I looked up hypospadias on the internet and read about it. I was truly surprised to find out about the many other problems that children are born with and how modern doctors are helping them.
The wonderful Christian paediatrician in Lae organised for us to meet Professor Dewan from Australia. The professor repaired my son in four stages over nine years.
There are no words to express the gratitude I feel towards Professor Dewan. His friendship to us is treasured preciously.
These days, well, I have a Cheshire cat smile and these great stories that I tell my son about the long trip I took to the mountains of Central Province.
Strength, commitment and love were modelled by my mother when she kept us together as we struggled in the jungle during the civil war in Bougainville.
‘Heartaches, brokenness and shame are emotions,’ she used to tell me.
‘Your heart is the reservoir of experiences. Experiences are lessons to have more strength to tackle heartaches that come your way,’ she advised.
Be strong,’ I was told by my mother, ‘this is one tough world we live in.’

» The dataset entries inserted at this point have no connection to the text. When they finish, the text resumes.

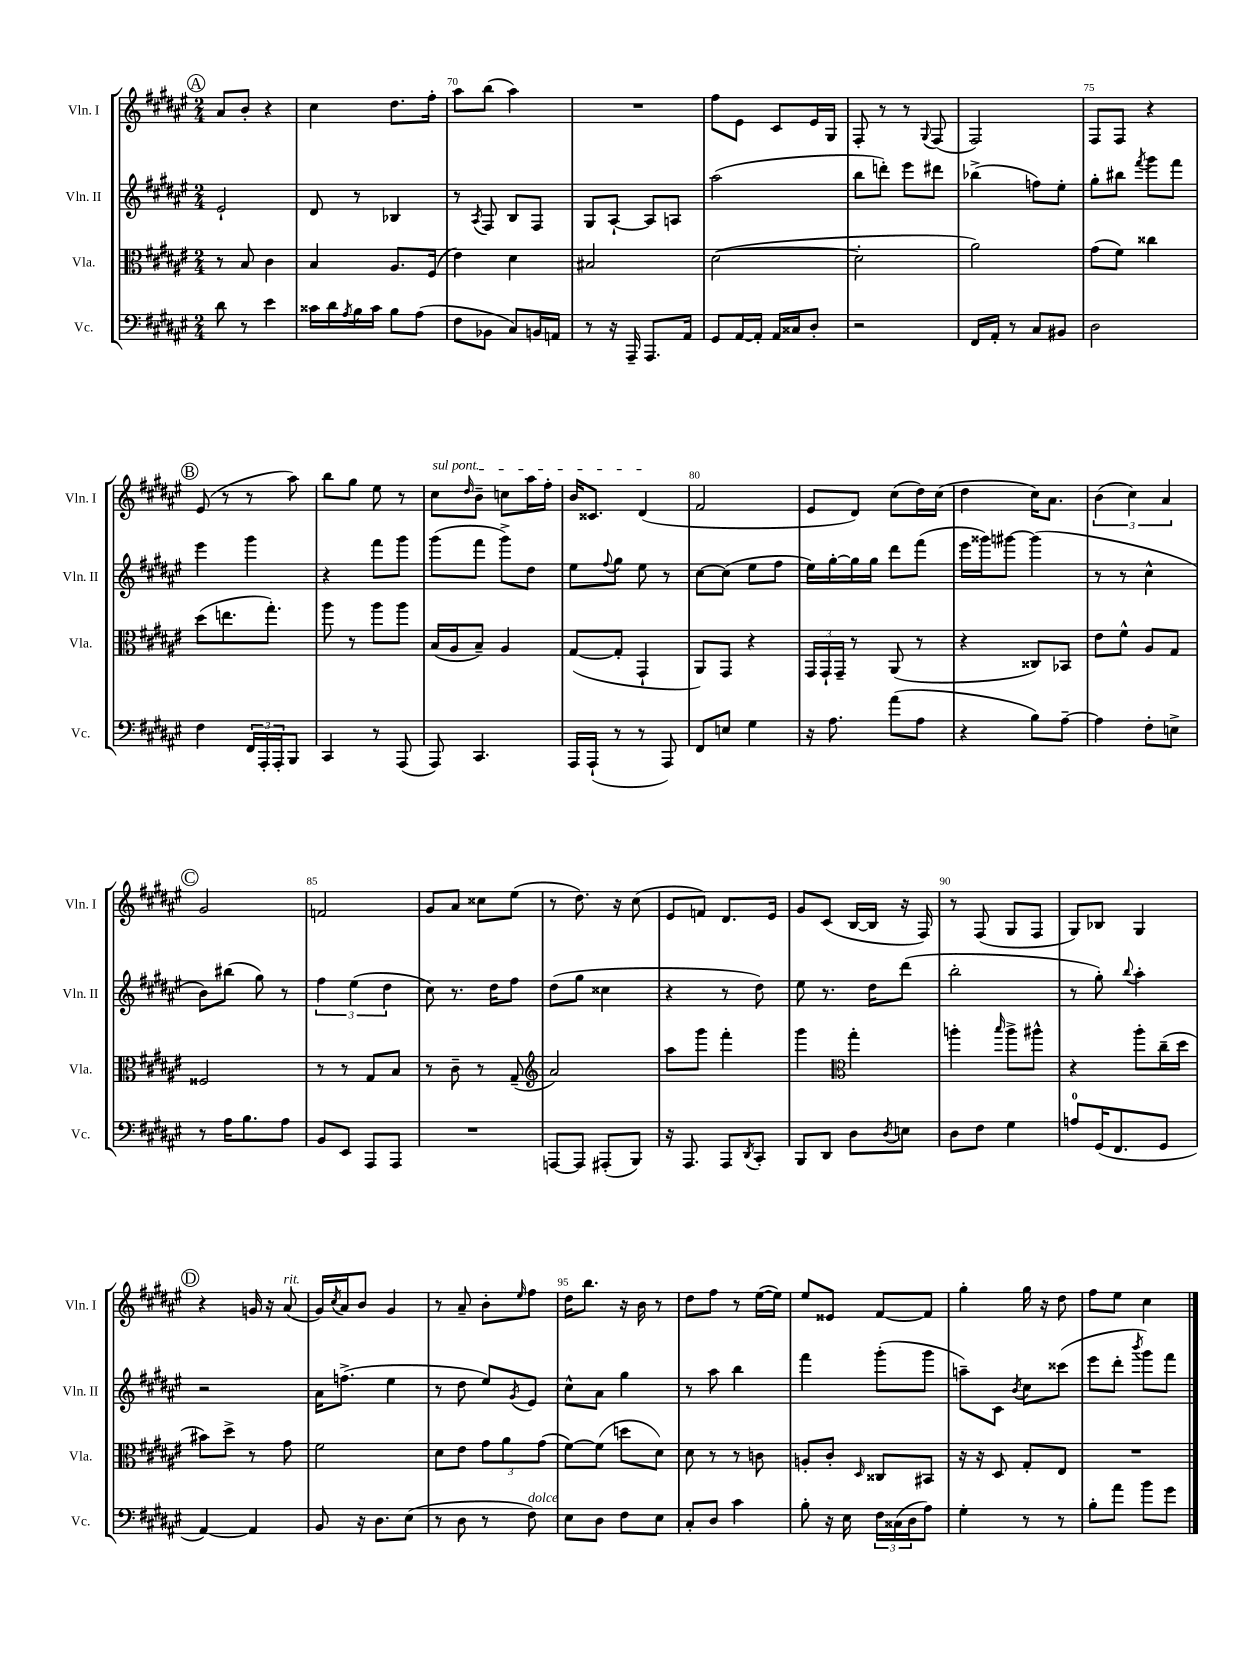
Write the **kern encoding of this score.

**kern	**kern	**kern	**kern
*part4	*part3	*part2	*part1
*staff4	*staff3	*staff2	*staff1
*I"Vc.	*I"Vla.	*I"Vln. II	*I"Vln. I
*I'Vc.	*I'Vla.	*I'Vln. II	*I'Vln. I
*clefF4	*clefC3	*clefG2	*clefG2
*k[f#c#g#d#a#e#]	*k[f#c#g#d#a#e#]	*k[f#c#g#d#a#e#]	*k[f#c#g#d#a#e#]
*M2/4	*M2/4	*M2/4	*M2/4
!!LO:REH:place=s1:t=A
=68	=68	=68	=68
8d#\	8r	2e#`/	8a#/L
8r	8B/	.	8b'/J
4e#\	4c#\	.	4r
=69	=69	=69	=69
16c##X\LL	4B/	8d#/	4cc#\
16d#\	.	.	.
8qA#/	.	.	.
16B\	.	8r	.
16c##\JJ	.	.	.
8B\L	8.A#/L	4B-X/	8.dd#\L
(8A#\J	.	.	.
.	(16F#/Jk	.	16ff#'\Jk
=70	=70	=70	=70
8F#\L	4e#\)	8r	8aa#\L
.	.	8qA#/	.
8BB-X\J	.	8F#/	(8bb\J
8C#/L)	4d#\	8B/L	4aa#\)
16BBn/L	.	8F#/J	.
16AAn/JJ	.	.	.
=71	=71	=71	=71
8r	2B#X/	8G#/L	2r
16r	.	[8A#`/J	.
16AAA#~/	.	.	.
8.AAA#/L	.	8A#/L]	.
.	.	8An/J	.
16AA#/Jk	.	.	.
=72	=72	=72	=72
8GG#/L	([2d#\	(2aa#\	8ff#\L
[16AA#/L	.	.	8e#\J
16AA#'/JJ]	.	.	.
16AA#/LL	.	.	8c#/L
16C##X/J	.	.	.
8D#'/J	.	.	16e#/L
.	.	.	16G#/JJ
=73	=73	=73	=73
2r	2d#'\]	8bb\L	8F#'/
.	.	8dddn'\J)	8r
.	.	8eee#\L	8r
.	.	.	8qqG#/
.	.	8ddd#X\J	(8F#/
=74	=74	=74	=74
16FF#/LL	2a#\)	(4bb-X^\	2F#/)
16AA#'/JJ	.	.	.
8r	.	.	.
8C#/L	.	8ffn\L)	.
8BB#X/J	.	8ee#'\J	.
=75	=75	=75	=75
2D#\	(8g#\L	8gg#'\L	8F#/L
.	8f#\J)	8bb#X\J	8F#/J
.	.	8qfff#/	.
.	4cc##X\	8ggg#\L	4r
.	.	8fff#\J	.
!!LO:LB:g=z
!!LO:REH:place=s1:t=B
=76	=76	=76	=76
4F#\	(8dd#\L	4eee#\	(8e#/
.	8.een\	.	8r
24FF#/LL	.	4ggg#\	8r
24AAA#'/	.	.	.
.	8.gg#'\J)	.	.
24AAA#'/J	.	.	.
8BBB/J	.	.	8aa#\)
=77	=77	=77	=77
4CC#/	8aa#\	4r	8bb\L
.	8r	.	8gg#\J
8r	8aa#\L	8fff#\L	8ee#\
(8AAA#/	8aa#\J	8ggg#\J	8r
=78	=78	=78	=78
!	!	!	!LO:TX:a:i:t=sul pont.
8AAA#/)	(16B/LL	(8ggg#\L	8cc#\L
.	16A#/J	.	.
.	.	.	16qqdd#/
4.CC#/	8B~/J)	8fff#\J	8b~\J
.	4A#/	8ggg#^\L)	8ccn\L
.	.	8dd#\J	16aa#\L
.	.	.	16ff#'\JJ
=79	=79	=79	=79
16AAA#/LL	([8G#/L	8ee#\L	16b/KL
(16AAA#`/JJ	.	.	8.c##X/J
.	.	8qqff#/	.
8r	8G#'/J]	8gg#\J	.
8r	4GG#`/	8ee#\	(4d#/
8AAA#/)	.	8r	.
=80	=80	=80	=80
8FF#/L	8AA#/L)	[8cc#\L	2f#/
8En/J	8GG#/J	(8cc#\J]	.
4G#\	4r	8ee#\L	.
.	.	8ff#\J	.
=81	=81	=81	=81
16r	24GG#/LL	16ee#\LL)	8e#/L
.	24GG#`/	.	.
8.A#\	.	[16gg#'\	.
.	24GG#~/JJ	.	.
.	8r	16gg#\]	8d#/J)
.	.	16gg#\JJ	.
(8a#\L	(8AA#/	8ddd#\L	(8cc#\L
8A#\J	8r	(8fff#\J	16dd#\L)
.	.	.	(16cc#\JJ
=82	=82	=82	=82
4r	4r	16eee#\LL	4dd#\
.	.	16ggg##X\J)	.
.	.	[8ggg#X\J	.
8B\L)	8C##X/L)	(4ggg#\]	16cc#\KL)
.	.	.	8.a#\J
[8A#~\J	8BB-X/J	.	.
=83	=83	=83	=83
4A#\]	8e#\L	8r	(6b\
.	8f#^^\J	8r	.
.	.	.	6cc#\)
8F#'\L	8A#/L	4cc#^^\	.
.	.	.	6a#/
8En^\J	8G#/J	.	.
!!LO:LB:g=z
!!LO:REH:place=s1:t=C
=84	=84	=84	=84
8r	2F##X/	8b\L)	2g#/
16A#\KL	.	(8bb#X\J	.
8.B\	.	.	.
.	.	8gg#\)	.
8A#\J	.	8r	.
=85	=85	=85	=85
8BB/L	8r	6ff#\	2fn/
8EE#/J	8r	.	.
.	.	(6ee#\	.
8AAA#/L	8G#/L	.	.
.	.	6dd#\	.
8AAA#/J	8B/J	.	.
=86	=86	=86	=86
2r	8r	8cc#\)	8g#/L
.	8c#~\	8.r	8a#/J
.	8r	.	8cc##X\L
.	.	16dd#\KL	.
.	(8G#~/	8ff#\J	(8ee#\J
=87	=87	=87	=87
*	*clefG2	*	*
[8AAAn/L	2a#/)	(8dd#\L	8r
8AAA/J]	.	8gg#\J	8.dd#\)
(8AAA#X'/L	.	4cc##X\	.
.	.	.	16r
8BBB/J)	.	.	(8cc#\
=88	=88	=88	=88
16r	8aa#\L	4r	8e#/L
8.AAA#/	.	.	.
.	8ggg#\J	.	8fn/J)
8AAA#/L	4fff#'\	8r	8.d#/L
8qDD#/	.	.	.
8CC#'/J	.	8dd#\)	.
.	.	.	16e#/Jk
=89	=89	=89	=89
8BBB/L	4ggg#\	8ee#\	8g#/L
8DD#/J	.	8.r	(8c#/J
*	*clefC3	*	*
8D#\L	4gg#'\	.	[16B/LL
.	.	16dd#\KL	16B/JJ]
8qD#/	.	.	.
8En\J	.	(8ddd#\J	16r
.	.	.	16F#/)
=90	=90	=90	=90
8D#\L	4aan'\	2bb'\	8r
8F#\J	.	.	(8F#/
.	16qqbb/	.	.
4G#\	8aa^\L	.	8G#/L
.	8aa#X^^\J	.	8F#/J
=91	=91	=91	=91
8An/L	4r	8r	8G#/L)
(16GG#/K	.	8gg#'\)	8B-X/J
8.FF#/	.	.	.
.	.	8qqbb/	.
.	8aa#'\L	4aa#'\	4G#/
8GG#/J	(16cc#~\L	.	.
.	16dd#\JJ	.	.
!!LO:LB:g=z
!!LO:REH:place=s1:t=D
=92	=92	=92	=92
[4AA#/)	8b#X\L)	2r	4r
.	8dd#^\J	.	.
4AA#/]	8r	.	16gn/
.	.	.	16r
!	!	!	!LO:TX:a:i:t=rit.
.	8g#\	.	(8a#/
=93	=93	=93	=93
8BB/	2f#\	16a#\KL	16g#/LL)
.	.	.	8qcc#/
.	.	(8.ffn^\J	16a#/J
16r	.	.	8b/J
8.D#\L	.	.	.
.	.	4ee#\	4g#/
(8E#\J	.	.	.
=94	=94	=94	=94
8r	8d#\L	8r	8r
8D#\	8e#\J	8dd#\	8a#~/
8r	12g#\L	8ee#/L)	8b'\L
.	12a#\	.	.
.	.	8qg#/	16qqee#/
!LO:TX:a:i:t=dolce	!	!	!
8F#\)	.	8e#/J	8ff#\J
.	(12g#\J	.	.
=95	=95	=95	=95
8E#\L	[8f#\L)	8cc#^^\L	16dd#\KL
.	.	.	8.bb\J
8D#\J	(8f#\J]	8a#\J	.
8F#\L	8ddn\L	4gg#\	16r
.	.	.	16b\
8E#\J	8d#\J)	.	8r
=96	=96	=96	=96
8C#'/L	8d#\	8r	8dd#\L
8D#/J	8r	8aa#\	8ff#\J
4c#\	8r	4bb\	8r
.	8cn\	.	([16ee#\LL
.	.	.	16ee#\JJ])
=97	=97	=97	=97
8B'\	8An'/L	4fff#\	8ee#/L
16r	8c#'/J	.	8e##X/J
16E#\	.	.	.
.	16qqD#/	.	.
24F#\LL	8C##X/L	(8ggg#'\L	[8f#/L
(24C##X\	.	.	.
24D#\J	.	.	.
8A#\J)	8BB#X/J	8ggg#\J	8f#/J]
=98	=98	=98	=98
4G#'\	16r	8aan~\L)	4gg#'\
.	16r	.	.
.	8D#/	8c#\J	.
.	.	8qb/	.
8r	8G#'/L	8cc#\L	16gg#\
.	.	.	16r
8r	8E#/J	(8ccc##X\J	8dd#\
=99	=99	=99	=99
8B'\L	2r	8eee#\L	8ff#\L
8a#\J	.	8ddd#'\J	8ee#\J
.	.	8qbbb/	.
8b\L	.	8ggg#\L)	4cc#\
8g#\J	.	8fff#\J	.
==	==	==	==
*-	*-	*-	*-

This is a wonderful and poignant story Marlene. It is brave of you to write with such honesty, and a testament to your skill as a writer.
I think it was Wordsworth who said great poetry (and writing) comes from powerful emotions recollected in tranquillity.
I pray you will have tranquillity in the years to come.
Posted by: Peter Kranz | 28 November 2015 at 01:04 PM
Well done, Marlene. Should be inspiring and encouraging to many.